(Labeled region entries)
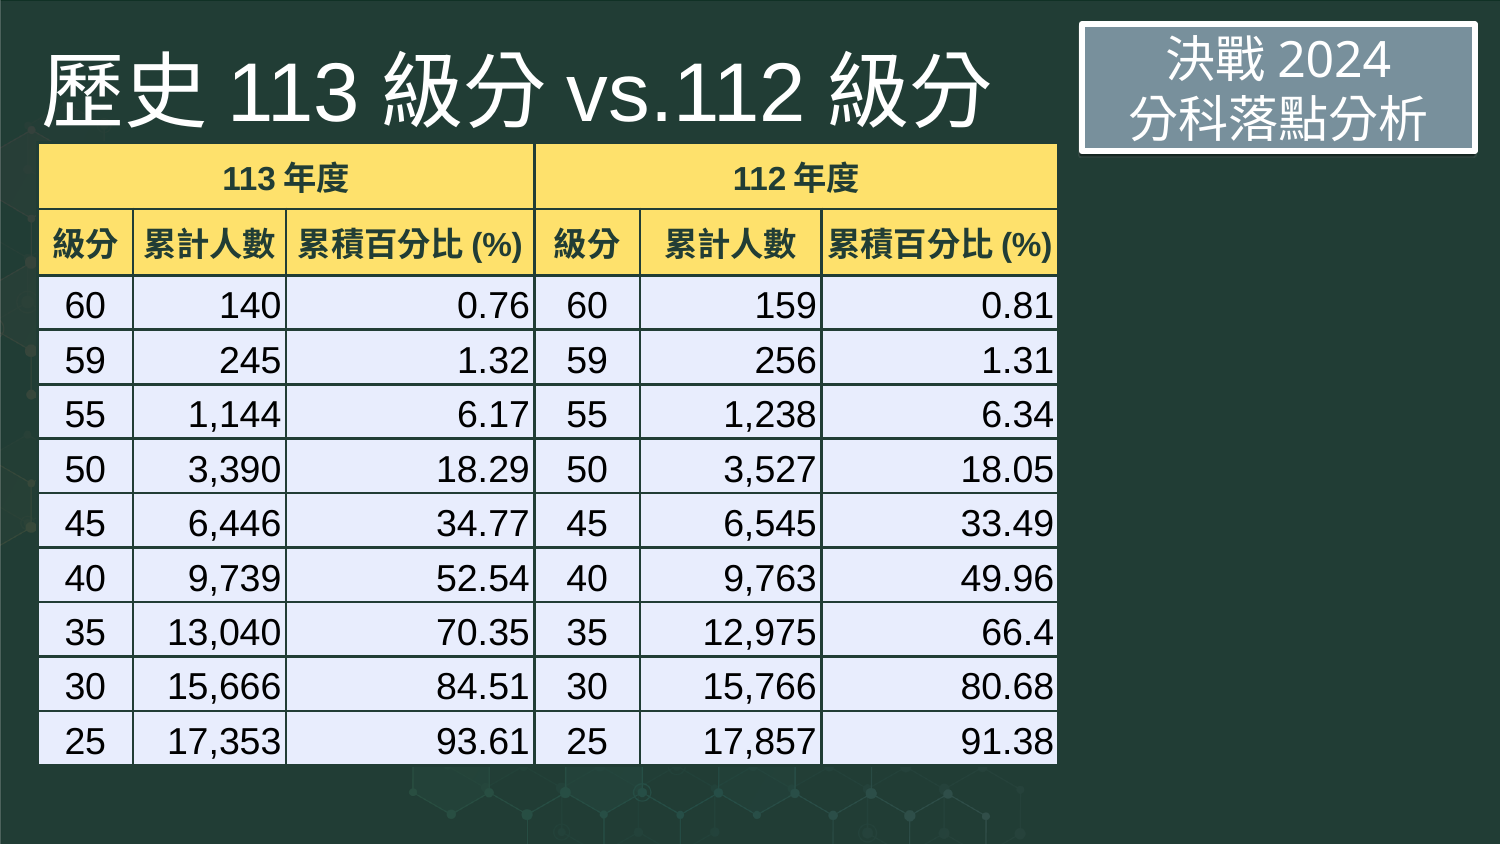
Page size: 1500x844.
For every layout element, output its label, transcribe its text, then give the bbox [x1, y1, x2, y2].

table_cell 1,144 [134, 386, 285, 437]
table_cell 60 [536, 277, 639, 328]
table_cell 55 [536, 386, 639, 437]
table_cell 66.4 [823, 603, 1057, 655]
table_cell 級分 [536, 210, 639, 274]
table_header 113年度 [39, 144, 533, 208]
table_cell 49.96 [823, 549, 1057, 601]
table_cell 6,446 [134, 494, 285, 546]
table_cell 0.81 [823, 277, 1057, 328]
table_cell 140 [134, 277, 285, 328]
table_cell 1.31 [823, 331, 1057, 383]
table_header 112年度 [536, 144, 1057, 208]
table_cell 9,739 [134, 549, 285, 601]
table_cell 59 [536, 331, 639, 383]
table_cell 256 [641, 331, 820, 383]
table_cell 59 [39, 331, 132, 383]
table_cell 30 [39, 658, 132, 710]
table_cell 50 [39, 440, 132, 492]
table_cell 60 [39, 277, 132, 328]
table_cell 15,766 [641, 658, 820, 710]
table_cell 159 [641, 277, 820, 328]
table_cell 15,666 [134, 658, 285, 710]
table_cell 3,527 [641, 440, 820, 492]
table_cell 93.61 [287, 712, 533, 764]
table_cell 55 [39, 386, 132, 437]
table_cell 累積百分比(%) [287, 210, 533, 274]
table_cell 45 [39, 494, 132, 546]
table_cell 35 [536, 603, 639, 655]
table_cell 累計人數 [641, 210, 820, 274]
title 歷史113級分vs.112級分 [26, 23, 1424, 165]
table_cell 3,390 [134, 440, 285, 492]
table_cell 70.35 [287, 603, 533, 655]
table_cell 30 [536, 658, 639, 710]
table_cell 18.29 [287, 440, 533, 492]
table_cell 18.05 [823, 440, 1057, 492]
table_cell 17,857 [641, 712, 820, 764]
table_cell 6,545 [641, 494, 820, 546]
table_cell 9,763 [641, 549, 820, 601]
table_cell 累積百分比(%) [823, 210, 1057, 274]
table_cell 級分 [39, 210, 132, 274]
table_cell 91.38 [823, 712, 1057, 764]
picture [0, 0, 1500, 844]
table_cell 80.68 [823, 658, 1057, 710]
table_cell 45 [536, 494, 639, 546]
table_cell 12,975 [641, 603, 820, 655]
table_cell 17,353 [134, 712, 285, 764]
table_cell 25 [39, 712, 132, 764]
table_cell 13,040 [134, 603, 285, 655]
table_cell 33.49 [823, 494, 1057, 546]
table_cell 52.54 [287, 549, 533, 601]
table_cell 35 [39, 603, 132, 655]
table_cell 0.76 [287, 277, 533, 328]
table_cell 50 [536, 440, 639, 492]
table_cell 245 [134, 331, 285, 383]
table_cell 40 [536, 549, 639, 601]
table_cell 25 [536, 712, 639, 764]
table_cell 1.32 [287, 331, 533, 383]
table_cell 6.34 [823, 386, 1057, 437]
text_box 決戰2024 分科落點分析 [1081, 24, 1475, 151]
table_cell 34.77 [287, 494, 533, 546]
table_cell 1,238 [641, 386, 820, 437]
table_cell 累計人數 [134, 210, 285, 274]
table_cell 6.17 [287, 386, 533, 437]
table_cell 84.51 [287, 658, 533, 710]
table_cell 40 [39, 549, 132, 601]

*Set problem*
Render every line of the records above as a JSON list of strings, one string per line, with blank lines left out. Leave the pictures out of the answer.

*Solution below*
[
  "Page size: 1500x844.",
  "For every layout element, output its label, transcribe its text, then give the bbox [x1, y1, x2, y2].",
  "table_cell 1,144 [134, 386, 285, 437]",
  "table_cell 60 [536, 277, 639, 328]",
  "table_cell 55 [536, 386, 639, 437]",
  "table_cell 66.4 [823, 603, 1057, 655]",
  "table_cell 級分 [536, 210, 639, 274]",
  "table_header 113年度 [39, 144, 533, 208]",
  "table_cell 49.96 [823, 549, 1057, 601]",
  "table_cell 6,446 [134, 494, 285, 546]",
  "table_cell 0.81 [823, 277, 1057, 328]",
  "table_cell 140 [134, 277, 285, 328]",
  "table_cell 1.31 [823, 331, 1057, 383]",
  "table_header 112年度 [536, 144, 1057, 208]",
  "table_cell 9,739 [134, 549, 285, 601]",
  "table_cell 59 [536, 331, 639, 383]",
  "table_cell 256 [641, 331, 820, 383]",
  "table_cell 59 [39, 331, 132, 383]",
  "table_cell 30 [39, 658, 132, 710]",
  "table_cell 50 [39, 440, 132, 492]",
  "table_cell 60 [39, 277, 132, 328]",
  "table_cell 15,766 [641, 658, 820, 710]",
  "table_cell 159 [641, 277, 820, 328]",
  "table_cell 15,666 [134, 658, 285, 710]",
  "table_cell 3,527 [641, 440, 820, 492]",
  "table_cell 93.61 [287, 712, 533, 764]",
  "table_cell 55 [39, 386, 132, 437]",
  "table_cell 累積百分比(%) [287, 210, 533, 274]",
  "table_cell 45 [39, 494, 132, 546]",
  "table_cell 35 [536, 603, 639, 655]",
  "table_cell 累計人數 [641, 210, 820, 274]",
  "title 歷史113級分vs.112級分 [26, 23, 1424, 165]",
  "table_cell 3,390 [134, 440, 285, 492]",
  "table_cell 70.35 [287, 603, 533, 655]",
  "table_cell 30 [536, 658, 639, 710]",
  "table_cell 18.29 [287, 440, 533, 492]",
  "table_cell 18.05 [823, 440, 1057, 492]",
  "table_cell 17,857 [641, 712, 820, 764]",
  "table_cell 6,545 [641, 494, 820, 546]",
  "table_cell 9,763 [641, 549, 820, 601]",
  "table_cell 累積百分比(%) [823, 210, 1057, 274]",
  "table_cell 級分 [39, 210, 132, 274]",
  "table_cell 91.38 [823, 712, 1057, 764]",
  "picture [0, 0, 1500, 844]",
  "table_cell 80.68 [823, 658, 1057, 710]",
  "table_cell 45 [536, 494, 639, 546]",
  "table_cell 12,975 [641, 603, 820, 655]",
  "table_cell 17,353 [134, 712, 285, 764]",
  "table_cell 25 [39, 712, 132, 764]",
  "table_cell 13,040 [134, 603, 285, 655]",
  "table_cell 33.49 [823, 494, 1057, 546]",
  "table_cell 52.54 [287, 549, 533, 601]",
  "table_cell 35 [39, 603, 132, 655]",
  "table_cell 0.76 [287, 277, 533, 328]",
  "table_cell 50 [536, 440, 639, 492]",
  "table_cell 245 [134, 331, 285, 383]",
  "table_cell 40 [536, 549, 639, 601]",
  "table_cell 25 [536, 712, 639, 764]",
  "table_cell 1.32 [287, 331, 533, 383]",
  "table_cell 6.34 [823, 386, 1057, 437]",
  "text_box 決戰2024 分科落點分析 [1081, 24, 1475, 151]",
  "table_cell 34.77 [287, 494, 533, 546]",
  "table_cell 1,238 [641, 386, 820, 437]",
  "table_cell 累計人數 [134, 210, 285, 274]",
  "table_cell 6.17 [287, 386, 533, 437]",
  "table_cell 84.51 [287, 658, 533, 710]",
  "table_cell 40 [39, 549, 132, 601]"
]